Pomóżmy małej dzierżoniowiance

poniedziałek, 11.5.2020 10:06 13020

Na stronie https://www.siepomaga.pl/elenka-winiarska trwa zbiórka pieniędzy na leczenie 4-letniej dzierżoniowianki, Eleny Winiarskiej. Celem zbiórki jest operacja stóp w Niemczech, ortezy pooperacyjne, obuwie do ortez.

Na stronie zbiórki czytamy list od mamy Elenki, Marty Winiarskiej (kontakt telefoniczny 601836596):

Łzy smutku zamienić w łzy radości! Pomóż naszej córeczce!
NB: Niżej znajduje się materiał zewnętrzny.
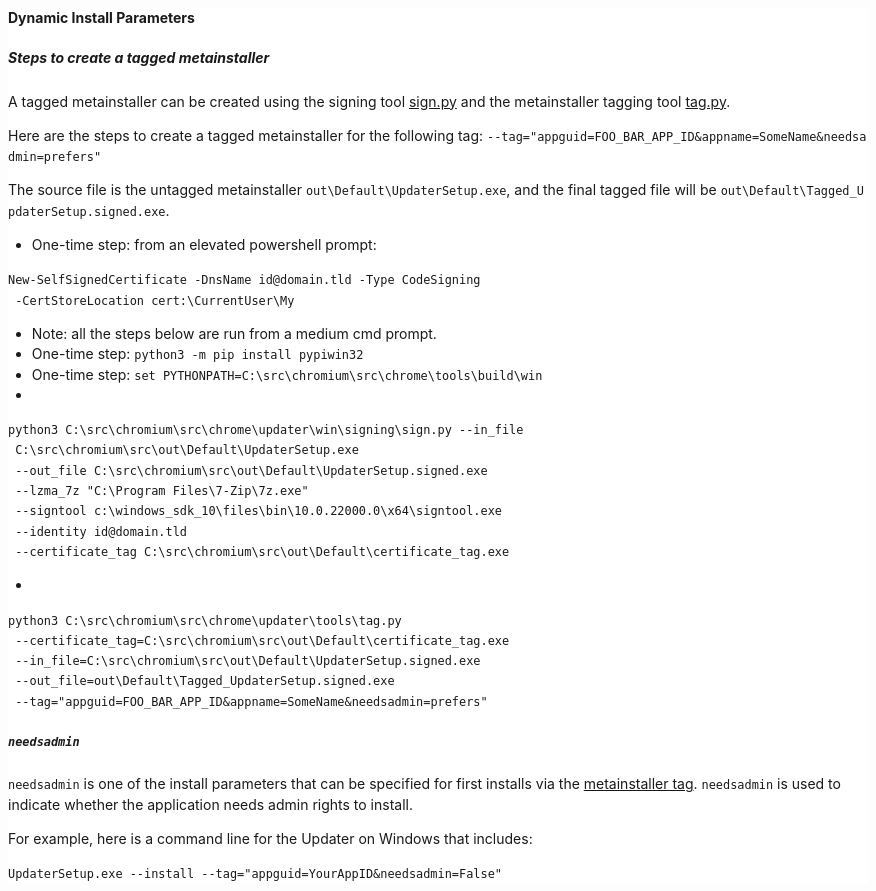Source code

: #### Dynamic Install Parameters

##### Steps to create a tagged metainstaller

A tagged metainstaller can be created using the signing tool
[sign.py](https://source.chromium.org/chromium/chromium/src/+/main:chrome/updater/win/signing/sign.py)
and the metainstaller tagging tool
[tag.py](https://source.chromium.org/chromium/chromium/src/+/main:chrome/updater/tools/tag.py).

Here are the steps to create a tagged metainstaller for the following tag:
`--tag="appguid=FOO_BAR_APP_ID&appname=SomeName&needsadmin=prefers"`

The source file is the untagged metainstaller `out\Default\UpdaterSetup.exe`,
and the final tagged file will be `out\Default\Tagged_UpdaterSetup.signed.exe`.

* One-time step: from an elevated powershell prompt:
```
New-SelfSignedCertificate -DnsName id@domain.tld -Type CodeSigning
 -CertStoreLocation cert:\CurrentUser\My
```
* Note: all the steps below are run from a medium cmd prompt.
* One-time step: `python3 -m pip install pypiwin32`
* One-time step:
`set PYTHONPATH=C:\src\chromium\src\chrome\tools\build\win`
*
```
python3 C:\src\chromium\src\chrome\updater\win\signing\sign.py --in_file
 C:\src\chromium\src\out\Default\UpdaterSetup.exe
 --out_file C:\src\chromium\src\out\Default\UpdaterSetup.signed.exe
 --lzma_7z "C:\Program Files\7-Zip\7z.exe"
 --signtool c:\windows_sdk_10\files\bin\10.0.22000.0\x64\signtool.exe
 --identity id@domain.tld
 --certificate_tag C:\src\chromium\src\out\Default\certificate_tag.exe
```
*
```
python3 C:\src\chromium\src\chrome\updater\tools\tag.py
 --certificate_tag=C:\src\chromium\src\out\Default\certificate_tag.exe
 --in_file=C:\src\chromium\src\out\Default\UpdaterSetup.signed.exe
 --out_file=out\Default\Tagged_UpdaterSetup.signed.exe
 --tag="appguid=FOO_BAR_APP_ID&appname=SomeName&needsadmin=prefers"
```

##### `needsadmin`

`needsadmin` is one of the install parameters that can be specified for
first installs via the
[metainstaller tag](https://source.chromium.org/chromium/chromium/src/+/main:chrome/updater/tools/tag.py).
`needsadmin` is used to indicate whether the application needs admin rights to
install.

For example, here is a command line for the Updater on Windows that includes:
```
UpdaterSetup.exe --install --tag="appguid=YourAppID&needsadmin=False"
```
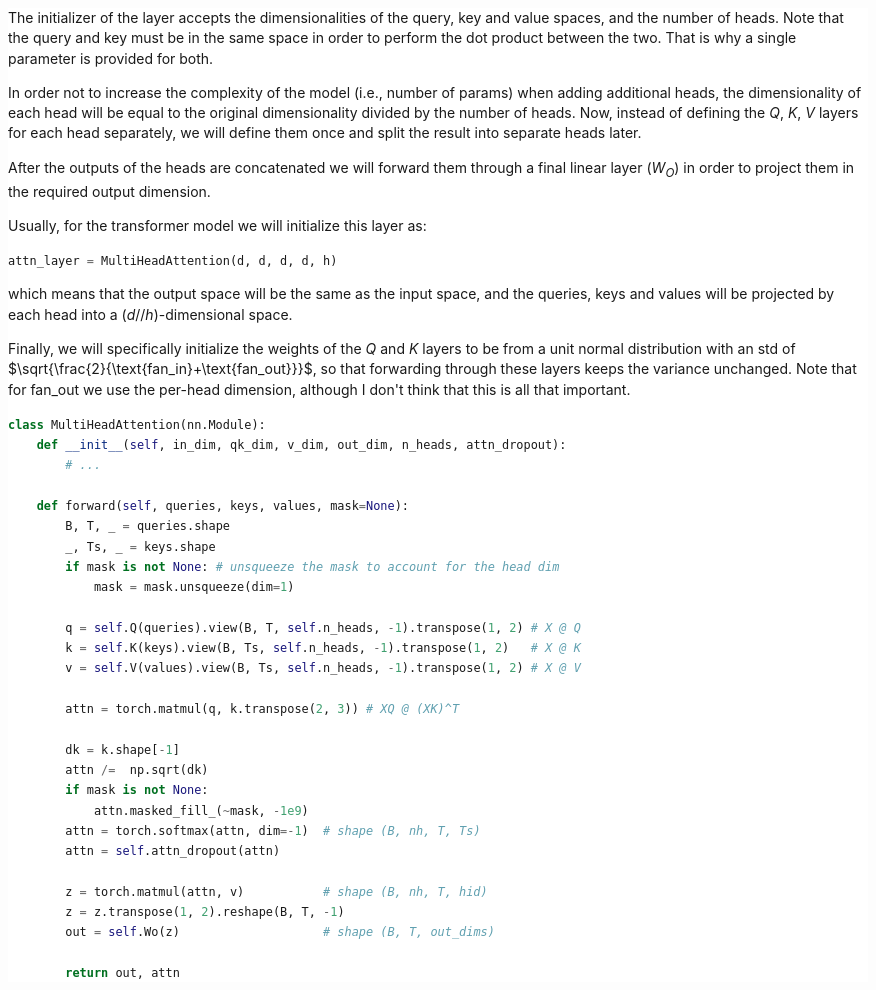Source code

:The initializer of the layer accepts the dimensionalities of the query, key and
value spaces, and the number of heads. Note that the query and key must be in
the same space in order to perform the dot product between the two. That is why
a single parameter is provided for both.

In order not to increase the complexity of the model (i.e., number of params)
when adding additional heads, the dimensionality of each head will be equal to
the original dimensionality divided by the number of heads. Now, instead of
defining the $Q$, $K$, $V$ layers for each head separately, we will define them
once and split the result into separate heads later.

After the outputs of the heads are concatenated we will forward them through a
final linear layer ($W_O$) in order to project them in the required output
dimension.

Usually, for the transformer model we will initialize this layer as:

```python
attn_layer = MultiHeadAttention(d, d, d, d, h)
```

which means that the output space will be the same as the input space, and the
queries, keys and values will be projected by each head into a
$(d//h)$-dimensional space.

Finally, we will specifically initialize the weights of the $Q$ and $K$ layers
to be from a unit normal distribution with an std of
$\sqrt{\frac{2}{\text{fan_in}+\text{fan_out}}}$, so that forwarding through
these layers keeps the variance unchanged. Note that for $\text{fan_out}$ we use
the per-head dimension, although I don't think that this is all that important.

```python
class MultiHeadAttention(nn.Module):
    def __init__(self, in_dim, qk_dim, v_dim, out_dim, n_heads, attn_dropout):
        # ...

    def forward(self, queries, keys, values, mask=None):
        B, T, _ = queries.shape
        _, Ts, _ = keys.shape
        if mask is not None: # unsqueeze the mask to account for the head dim
            mask = mask.unsqueeze(dim=1)

        q = self.Q(queries).view(B, T, self.n_heads, -1).transpose(1, 2) # X @ Q
        k = self.K(keys).view(B, Ts, self.n_heads, -1).transpose(1, 2)   # X @ K
        v = self.V(values).view(B, Ts, self.n_heads, -1).transpose(1, 2) # X @ V

        attn = torch.matmul(q, k.transpose(2, 3)) # XQ @ (XK)^T

        dk = k.shape[-1]
        attn /=  np.sqrt(dk)
        if mask is not None:
            attn.masked_fill_(~mask, -1e9)
        attn = torch.softmax(attn, dim=-1)  # shape (B, nh, T, Ts)
        attn = self.attn_dropout(attn)

        z = torch.matmul(attn, v)           # shape (B, nh, T, hid)
        z = z.transpose(1, 2).reshape(B, T, -1)
        out = self.Wo(z)                    # shape (B, T, out_dims)

        return out, attn
```


[^Transformer]: [2017](https://arxiv.org/abs/1706.03762) "Attention is all you
[^FastSpeech]: [2019](https://arxiv.org/abs/1905.09263) "FastSpeech: fast,
[^PreLN]: [2020](https://arxiv.org/abs/2002.04745) "On layer normalization in
[^Embed]: [2016](https://arxiv.org/abs/1608.05859) "Using the output embeddings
Zdrowa i śliczna córeczka była spełnieniem naszych marzeń. W tamtym momencie, gdy przyszła na świat nic nie zapowiadało trudności, z jakimi teraz musi się zmagać. Nasz spokój i beztroska trwały 3 miesiące. To wtedy jeden z lekarzy stwierdził, że napięcie mięśniowe jest zbyt niskie, a główka zbyt duża. Pojawił się strach, niepokój. Zaczęliśmy szukać przyczyny problemów córeczki, a odpowiedź dały nam dopiero po 3 latach badania genetyczne.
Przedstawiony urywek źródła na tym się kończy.